Ordinanza n. 20055/2017 della Suprema Corte di Cassazione – Sez. 5° civile – Presidente: Bielli Stefano – Relatore: Perrino Angelina Maria – pubblicata in data 11/08/2017

Accertamento fiscale e costi non contabilizzati: la Suprema Corte con Ordinanza n. 20055/2017 del 20.6.2017, pubblicata in data 11.8.2017, ha chiarito che anche i costi non contabilizzati sono da imputare nel calcolo della maggiore imposta a seguito di un accertamento fiscale, poiché “se si facesse coincidere, a titolo di sanzione, … il profitto lordo con quello netto, si andrebbe addirittura al di là della ratio sanzionatoria della disposizione, in quanto si assoggetterebbe ad imposta, come reddito d’impresa, quanto, secondo lo stesso accertamento dell’ufficio, reddito non è: risultato, questo, collidente con il parametro costituzionale della capacità contributiva di cui all’articolo 53 Cost., comma 1”.

FATTO

L’Agenzia delle Entrate ha emesso avvisi di accertamento ed ha iscritto a ruolo i relativi importi per gli anni d’imposta 2001 e 2002 nei confronti di …, esercente attività d’intermediario e di rappresentante di commercio di prodotti alimentari, in base al rinvenimento di fatture ed alle risposte ottenute a seguito dell’invio di questionari a clienti e fornitori, a fronte dell’omessa presentazione delle dichiarazioni dei redditi, dell’IVA e dell’IRAP.

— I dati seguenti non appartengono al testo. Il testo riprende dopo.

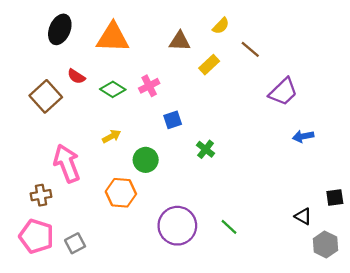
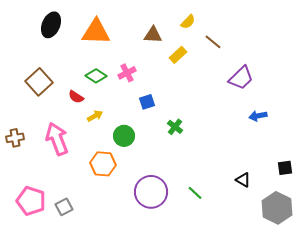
red semicircle: (76, 76) -> (76, 97), moved
brown cross: (41, 195) -> (15, 138), moved
black triangle: (303, 216) -> (243, 180), moved
gray hexagon: (325, 244) -> (277, 208), size x1.4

Il contribuente ha impugnato gli avvisi, ottenendone l’annullamento dalla Commissione tributaria provinciale, ma quella regionale ha accolto l’appello dell’Agenzia, sostenendo che, a fronte della mancanza delle dichiarazioni e dell’inosservanza degli obblighi contabili, oltre che dell’assenza di vidimazione sui registri delle fatture, dell’IVA e dei beni ammortizzabili, non potessero essere riconosciuti, come avrebbe voluto il contribuente, i costi sostenuti.

Il contribuente proponeva ricorso avverso questa sentenza per ottenerne la cassazione in base ad un unico motivo, il quale s’incentrava sul mancato riconoscimento dei costi ai fini della determinazione del reddito imponibile, e ciò in base alla deduzione di violazione degli artt. 2423 c.c., 109 (già 75) del d.P.R. n. 917/86, nonché degli artt. 38, 39, 41 e 42 del d.P.R. n. 600/73, in relazione all’art. 53 Cost..

MOTIVI DELLA DECISIONE

Il motivo veniva dichiarato fondato, alla luce dell’orientamento in base al quale, nel caso di omessa dichiarazione da parte del contribuente, l’amministrazione finanziaria, i cui poteri trovano fondamento non già nell’art. 38 (accertamento sintetico) o nell’art. 39 (accertamento induttivo), bensì nell’art. 41 del d.P.R. n. 600 del 1973 (cd. accertamento d’ufficio), può ricorrere a presunzioni cd. supersemplici, anche prive, cioè, dei requisiti di gravità, precisione e concordanza, che comportano l’inversione dell’onere della prova a carico del contribuente, ma deve, comunque, determinare, sia pure induttivamente, i costi relativi ai maggiori ricavi accertati, pena la lesione del parametro costituzionale della capacità contributiva, senza che possano operare le limitazioni previste dall’art. 75 (ora 109) del d.P.R. n. 917 del 1986 in tema di accertamento dei costi, disciplinando tale norma la diversa ipotesi in cui una dichiarazione dei redditi, ancorché infedele, sia comunque sussistente (Cass. 20 gennaio 2017, n. 1506).

Al riguardo la Corte sottolineava che, se così non fosse, cioè, “se si facesse coincidere, a titolo di sanzione (in relazione all’inopponibilità di poste passive non contabilizzate regolarmente), il profitto lordo con quello netto, si andrebbe addirittura al di là della ratio sanzionatoria della disposizione, in quanto si assoggetterebbe ad imposta, come reddito d’impresa, quanto, secondo lo stesso accertamento dell’ufficio, reddito non è: risultato, questo, collidente con il parametro costituzionale della capacità contributiva di cui all’articolo 53 Cost., comma 1”.

Il ricorso veniva in conseguenza accolto e la sentenza cassata, con rinvio, anche per le spese, alla Commissione tributaria regionale della Calabria in diversa composizione, affinché determini i costi in questione.